---------- Data excerpts

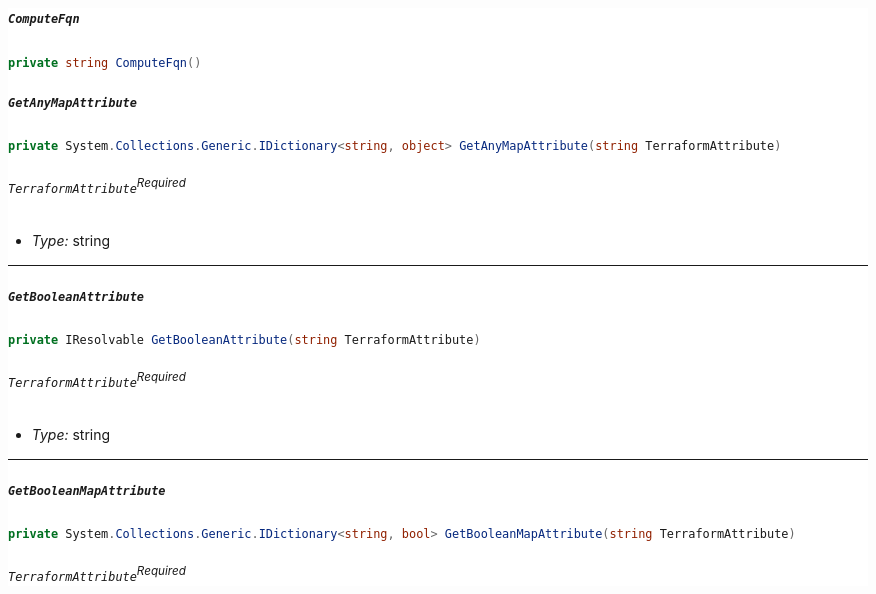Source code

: 
##### `ComputeFqn` <a name="ComputeFqn" id="@cdktf/provider-databricks.mlflowExperiment.MlflowExperimentTimeoutsOutputReference.computeFqn"></a>

```csharp
private string ComputeFqn()
```

##### `GetAnyMapAttribute` <a name="GetAnyMapAttribute" id="@cdktf/provider-databricks.mlflowExperiment.MlflowExperimentTimeoutsOutputReference.getAnyMapAttribute"></a>

```csharp
private System.Collections.Generic.IDictionary<string, object> GetAnyMapAttribute(string TerraformAttribute)
```

###### `TerraformAttribute`<sup>Required</sup> <a name="TerraformAttribute" id="@cdktf/provider-databricks.mlflowExperiment.MlflowExperimentTimeoutsOutputReference.getAnyMapAttribute.parameter.terraformAttribute"></a>

- *Type:* string

---

##### `GetBooleanAttribute` <a name="GetBooleanAttribute" id="@cdktf/provider-databricks.mlflowExperiment.MlflowExperimentTimeoutsOutputReference.getBooleanAttribute"></a>

```csharp
private IResolvable GetBooleanAttribute(string TerraformAttribute)
```

###### `TerraformAttribute`<sup>Required</sup> <a name="TerraformAttribute" id="@cdktf/provider-databricks.mlflowExperiment.MlflowExperimentTimeoutsOutputReference.getBooleanAttribute.parameter.terraformAttribute"></a>

- *Type:* string

---

##### `GetBooleanMapAttribute` <a name="GetBooleanMapAttribute" id="@cdktf/provider-databricks.mlflowExperiment.MlflowExperimentTimeoutsOutputReference.getBooleanMapAttribute"></a>

```csharp
private System.Collections.Generic.IDictionary<string, bool> GetBooleanMapAttribute(string TerraformAttribute)
```

###### `TerraformAttribute`<sup>Required</sup> <a name="TerraformAttribute" id="@cdktf/provider-databricks.mlflowExperiment.MlflowExperimentTimeoutsOutputReference.getBooleanMapAttribute.parameter.terraformAttribute"></a>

--------------------

Aim of the task: Which lines in the data above hold the word "private"? Return each of them.

Output:
private string ComputeFqn()
private System.Collections.Generic.IDictionary<string, object> GetAnyMapAttribute(string TerraformAttribute)
private IResolvable GetBooleanAttribute(string TerraformAttribute)
private System.Collections.Generic.IDictionary<string, bool> GetBooleanMapAttribute(string TerraformAttribute)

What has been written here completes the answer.